Unfortunately, he wasn’t always accurate in the events that he predicted. He told a tribunal hearing once that if the brakes failed on a heavily laden train going down a slope, it could reach speeds of 120 mph. Gooch and his boss, Isambard Kingdom Brunel, had to remind him that there are such things as friction and wind resistance, and these would slow the train down considerably.
He also predicted that the larger the steamship, the more fuel it would need, and there wouldn’t be the space on board for all the coal, failing to understand that if you double the breadth and width of something, you increase the volume fourfold.
Try it yourself – for example, if you have two metres width and two metres length, at one metre high, you have four cubic metres of space. But if you double the length and width, i.e. four metres width and four metres length, at one metre high you have a volume of sixteen cubic metres.
And so there’s plenty of room for extra coal.
Further along in the book, I stumbled upon one of my favourite quotes. Gooch talks about the early days of railway operation, saying "When I look back upon that time, it is a marvel to me that we escaped serious accidents. It was no uncommon thing to take an engine out on the line to look for a late train that was expected, and many times have I seen the train coming and reversed the engine, and ran back out of its way as quickly as I could. What would be said of such a mode of proceeding now ?"
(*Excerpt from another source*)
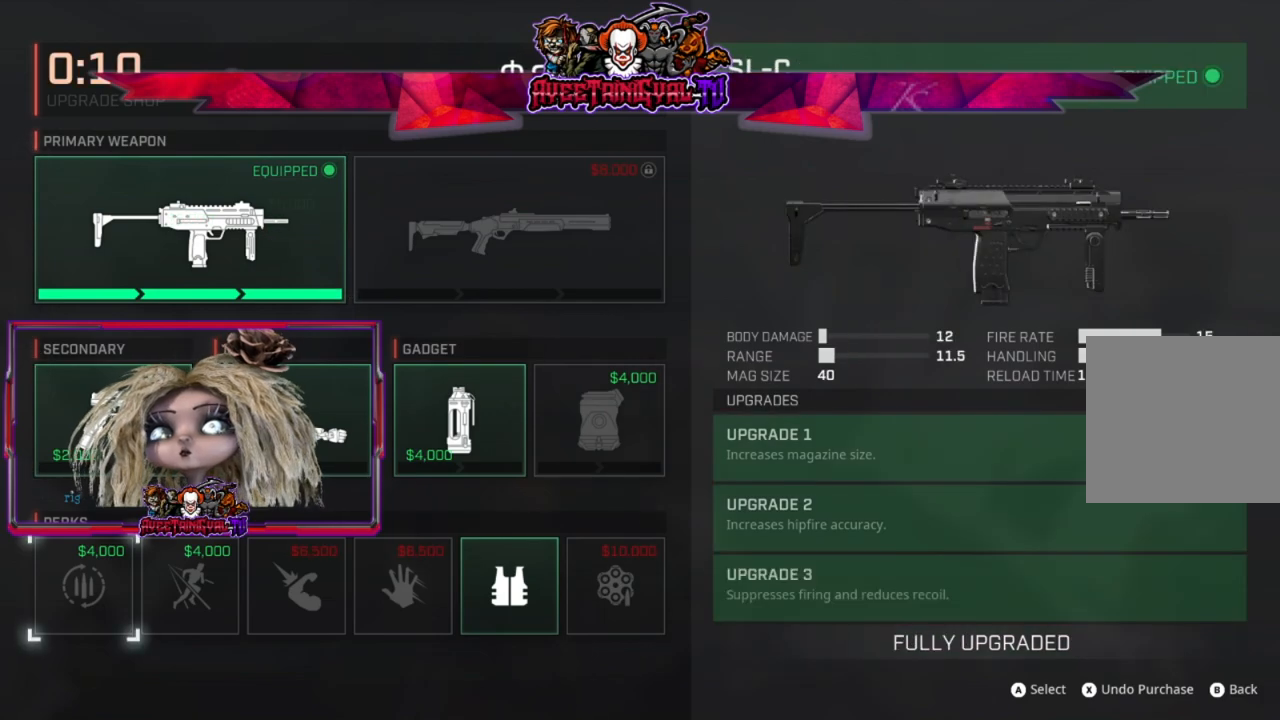
{"buttons": [], "left_stick": "center", "right_stick": "center", "events": [[133, "A", "up"]]}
Yes, "What would be said of such a mode of proceeding now?" How many times have I said that when reminiscing about my adolescence and young adulthood?
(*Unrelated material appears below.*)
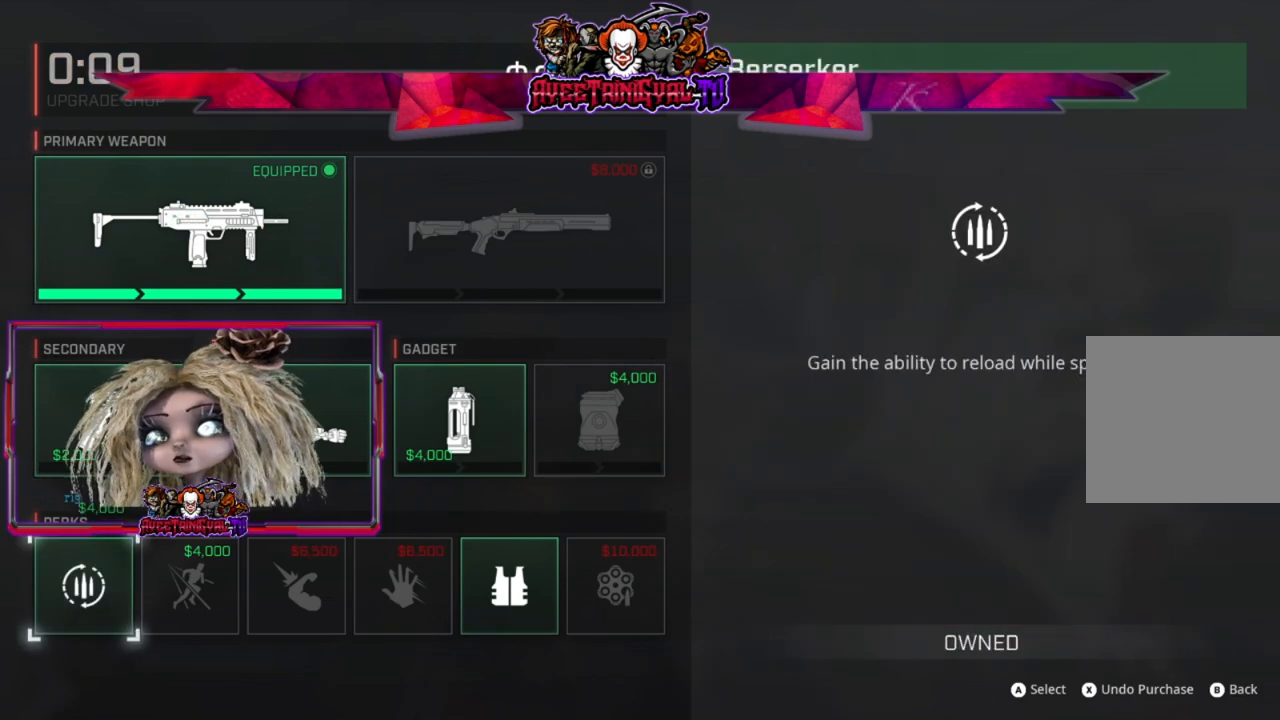
{"buttons": [], "left_stick": "center", "right_stick": "center", "events": [[367, "DPAD_RIGHT", "down"], [500, "DPAD_RIGHT", "up"]]}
We have however reached the interesting part of the book. He’s off on the Great Eastern laying the telegraph cables along the sea bed from Valencia in Ireland to Heart’s Content on the island of Newfoundland.
Regular readers of this rubbish will recall that we VISITED HEART’S CONTENT ON OUR MEGA-VOYAGE AROUND NORTH AMERICA IN 2017 when I went to say goodbye to all of my friends in Canada and the USA. Who would have thought that I’d still be here eight years later, defying all the odds
Back in here I attacked the radio notes that I’d dictated and despite several interruptions, they are all now finished and the radio programmes assembled. Tomorrow, I’ll move on to the next one.
Seeing as we have been talking about interruptions … "well, one of us has" – ed … the first one was the man who came to repair the electric door opening device. In a fit of pique and bad temper, I sent a somewhat … errr … intemperate mail to the building’s management team and, to my surprise, they reacted.
My cleaner turned up to do her stuff too, and that included putting me in the shower. Do you realise? That was the last time that I’ll have to clamber into the bath to have a shower. Te next shower that I have will be in my shower downstairs.
That is, if the plumber extricates his digit. He’s not the fastest of workers and he’s not going to have this finished by the time I come home from Paris. Mind you, he seems to be making a very thorough and solid job of everything.
Sadly, I also crashed out today, which is no surprise seeing how little sleep I’ve been having just recently. It was the hospital that awoke me, telling me the news about chemotherapy. And it was tough trying to follow the conversation, seeing that I was still somewhere up in the clouds.
Tea tonight was a delicious leftover curry. One of the best that I have ever made, I reckon. And now I’m off to bed for a really good sleep ready for a good afternoon at dialysis. There’s nothing like optimism, is there?
But before I go, seeing as we have been talking about my pleas falling on deaf ears … "well, one of us has" – ed … I mentioned the situation to my niece in Canada, with whom I have been talking today.
"That’s no surprise" She said. "The rest of the family thinks that you are a miserable pleader – or something like that, anyway."